Kubernetes Version Skew Policy
Rules:
-
Control plane components: N to N+1 minor version
-
Kubelet: N-2 to N minor version
-
kubectl: N-1 to N+1 minor version
Examples:
Current: 1.32.0
Valid upgrades: 1.33.x
Invalid upgrades: 1.34.x (skip 1.33)
Current: 1.33.5
Valid upgrades: 1.33.6, 1.34.0
Invalid upgrades: 1.35.0 (skip 1.34)
Evidence: Kubernetes version skew policy documentation
Pre-Upgrade Checklist
Before upgrading, complete these steps:
1. Review Release Notes
# Check Kubernetes release notes
open https://kubernetes.io/docs/setup/release/notes/
# Check for:
# - Breaking changes
# - Deprecated APIs
# - Required actions
# - Known issues
2. Check Current Version
# Check control plane version
kubectl version --short
# Check node versions
kubectl get nodes -o wide
# Check component versions
kubectl get pods -n kube-system -o wide
3. Backup Cluster
# Create etcd backup
kubectl create job --from=cronjob/etcd-backup etcd-backup-pre-upgrade -n kube-system
# Create Velero backup
velero backup create pre-upgrade-backup-$(date +%Y%m%d) --wait
# Verify backups
velero backup get
aws s3 ls s3://my-cluster-etcd-backups/ | grep pre-upgrade
Upgrade Steps
1. Update Cluster Configuration
Edit cluster configuration with new Kubernetes version:
opencenter cluster edit my-cluster
opencenter:
cluster:
kubernetes:
version: "1.34.0" # Updated from 1.33.5
# Kubespray version (must support target Kubernetes version)

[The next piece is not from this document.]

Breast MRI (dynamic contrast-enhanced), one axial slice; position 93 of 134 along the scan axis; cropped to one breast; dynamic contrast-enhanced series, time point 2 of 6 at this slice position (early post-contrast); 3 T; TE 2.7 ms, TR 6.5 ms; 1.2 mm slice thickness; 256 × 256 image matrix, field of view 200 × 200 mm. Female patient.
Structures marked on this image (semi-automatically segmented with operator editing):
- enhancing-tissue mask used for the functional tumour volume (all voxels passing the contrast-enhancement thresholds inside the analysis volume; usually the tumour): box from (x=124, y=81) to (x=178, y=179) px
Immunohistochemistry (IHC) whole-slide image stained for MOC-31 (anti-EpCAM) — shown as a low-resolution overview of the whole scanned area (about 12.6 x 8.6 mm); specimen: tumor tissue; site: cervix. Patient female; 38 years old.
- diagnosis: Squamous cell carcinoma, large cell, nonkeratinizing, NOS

kubespray_version: "v2.30.0" # Updated if needed
Version compatibility:
Check Kubespray compatibility matrix:
Kubespray v2.29.1: Kubernetes 1.32.x - 1.33.x
Kubespray v2.30.0: Kubernetes 1.33.x - 1.34.x
Evidence: internal/config/defaults.go:197-198 kubernetes.version
2. Validate Configuration
opencenter cluster validate my-cluster
Expected output:
✓ Schema validation passed
✓ Business rules validation passed
✓ Provider validation passed
✓ Kubernetes version upgrade valid: 1.33.5 → 1.34.0
Configuration is valid and ready for deployment.
3. Render Updated Configuration
opencenter cluster generate my-cluster
What’s updated:
-
Kubespray inventory (new Kubernetes version)
-
Ansible variables (version-specific settings)
-
Component configurations
4. Test in Dev/Staging First
Critical: Always test upgrades in non-production first.

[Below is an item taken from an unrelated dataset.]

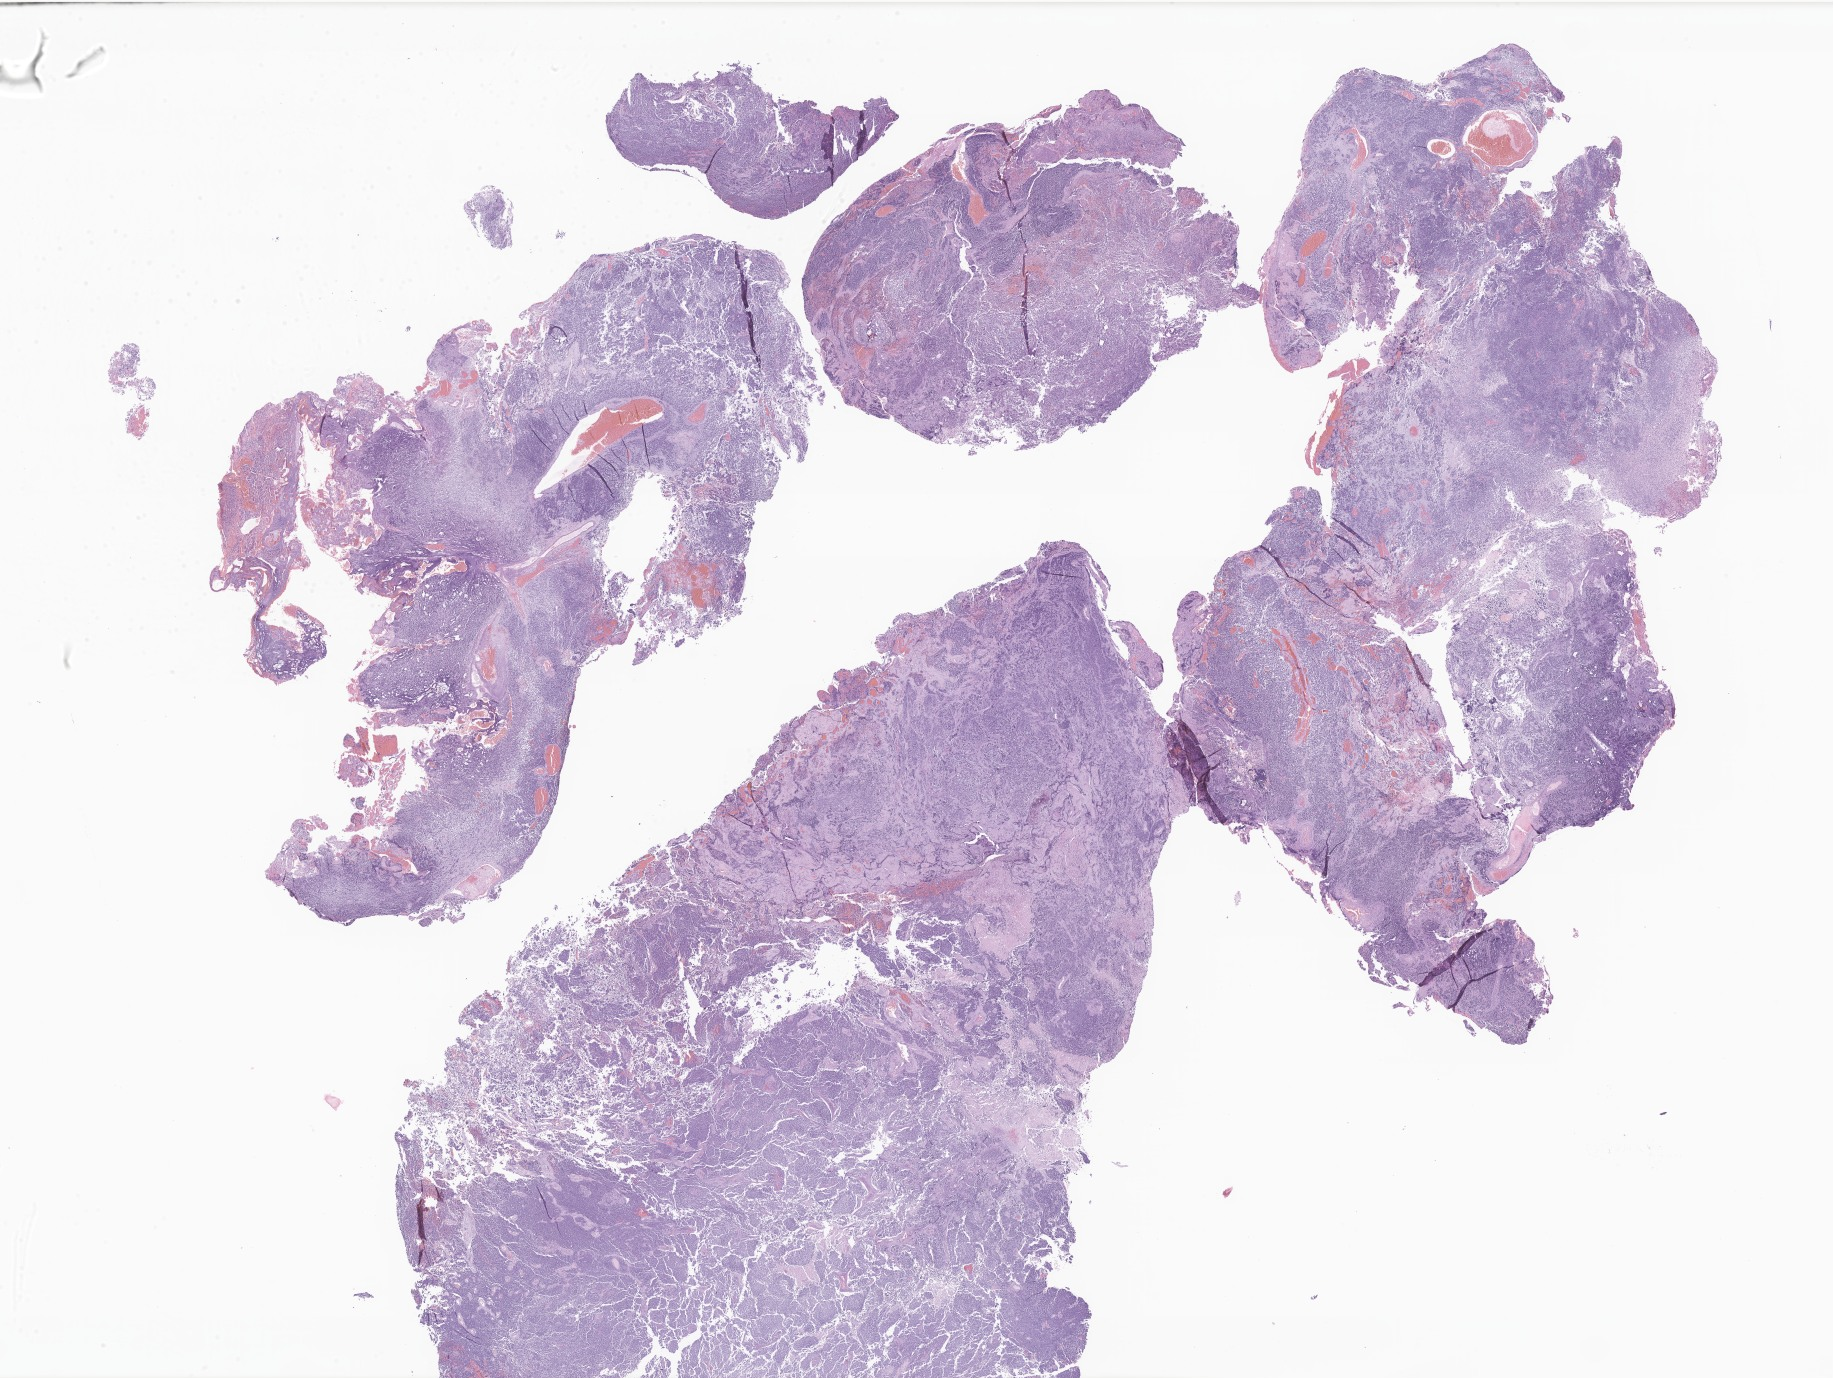
Digitized hematoxylin and eosin (H&E)-stained section of tumor tissue from the brain — shown as a low-resolution overview of the whole scanned area (about 30.9 x 23.2 mm). Formalin-fixed, paraffin-embedded (FFPE) tissue. Patient: male, age 103 months (8 years 7 months).
• diagnosis: Medulloblastoma, NOS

# Apply the dev Kubernetes version change from the beginning of the deploy workflow
opencenter cluster deploy dev --restart
# Verify dev cluster
kubectl get nodes --context dev
kubectl get pods -A --context dev
# Run application tests
./run-tests.sh --context dev
# If successful, proceed to staging
opencenter cluster deploy staging --restart
# Verify staging cluster
kubectl get nodes --context staging
# Run full test suite
./run-tests.sh --context staging
# If successful, proceed to production
5. Upgrade Control Plane
Upgrade control plane nodes first:
cd ~/my-cluster-gitops/infrastructure/clusters/my-cluster/inventory
# Upgrade control plane only
ansible-playbook -i inventory.yaml upgrade-cluster.yml \
--limit=kube_control_plane \
--extra-vars="upgrade_cluster_setup=true"
What happens:
Phase 1: Pre-upgrade checks (5 minutes)
✓ Verify cluster health
✓ Backup etcd
✓ Drain control plane nodes (one at a time)

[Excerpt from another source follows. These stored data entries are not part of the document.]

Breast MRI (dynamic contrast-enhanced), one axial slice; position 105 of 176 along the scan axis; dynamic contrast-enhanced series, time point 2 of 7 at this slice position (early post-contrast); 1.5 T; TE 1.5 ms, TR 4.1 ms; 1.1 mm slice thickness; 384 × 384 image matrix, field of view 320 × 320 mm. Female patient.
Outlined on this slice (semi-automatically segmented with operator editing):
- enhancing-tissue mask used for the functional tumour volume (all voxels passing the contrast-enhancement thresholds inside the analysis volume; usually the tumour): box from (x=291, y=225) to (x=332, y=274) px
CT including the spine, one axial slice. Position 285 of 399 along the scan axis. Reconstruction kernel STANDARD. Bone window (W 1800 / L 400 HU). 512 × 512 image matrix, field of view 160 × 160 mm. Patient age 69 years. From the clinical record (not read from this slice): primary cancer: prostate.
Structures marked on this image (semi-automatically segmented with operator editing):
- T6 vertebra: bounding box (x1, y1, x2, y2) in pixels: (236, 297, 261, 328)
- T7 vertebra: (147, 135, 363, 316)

Phase 2: Upgrade control plane (15-20 minutes per node)
✓ Upgrade kubeadm
✓ Upgrade control plane components
✓ Upgrade kubelet and kubectl
✓ Uncordon node
Phase 3: Post-upgrade verification (5 minutes)
✓ Verify API server
✓ Verify etcd cluster
✓ Verify control plane pods
Monitor progress:
# In another terminal, watch nodes
watch -n 5 'kubectl get nodes'
# Watch control plane pods
watch -n 5 'kubectl get pods -n kube-system'
# Check upgrade logs
tail -f ~/my-cluster-gitops/infrastructure/clusters/my-cluster/upgrade.log
6. Verify Control Plane Upgrade
# Check control plane version
kubectl version --short
# Expected output:
# Server Version: v1.34.0
# Check control plane nodes
kubectl get nodes -l node-role.kubernetes.io/control-plane
# Expected output: All control plane nodes on v1.34.0
# Check control plane pods
kubectl get pods -n kube-system -o wide
# Verify API server
kubectl get --raw /healthz
# Verify etcd
kubectl exec -n kube-system etcd-<node> -- etcdctl endpoint health
7. Upgrade Worker Nodes
Upgrade worker nodes in batches:
# Upgrade workers in batches (2 at a time for minimal disruption)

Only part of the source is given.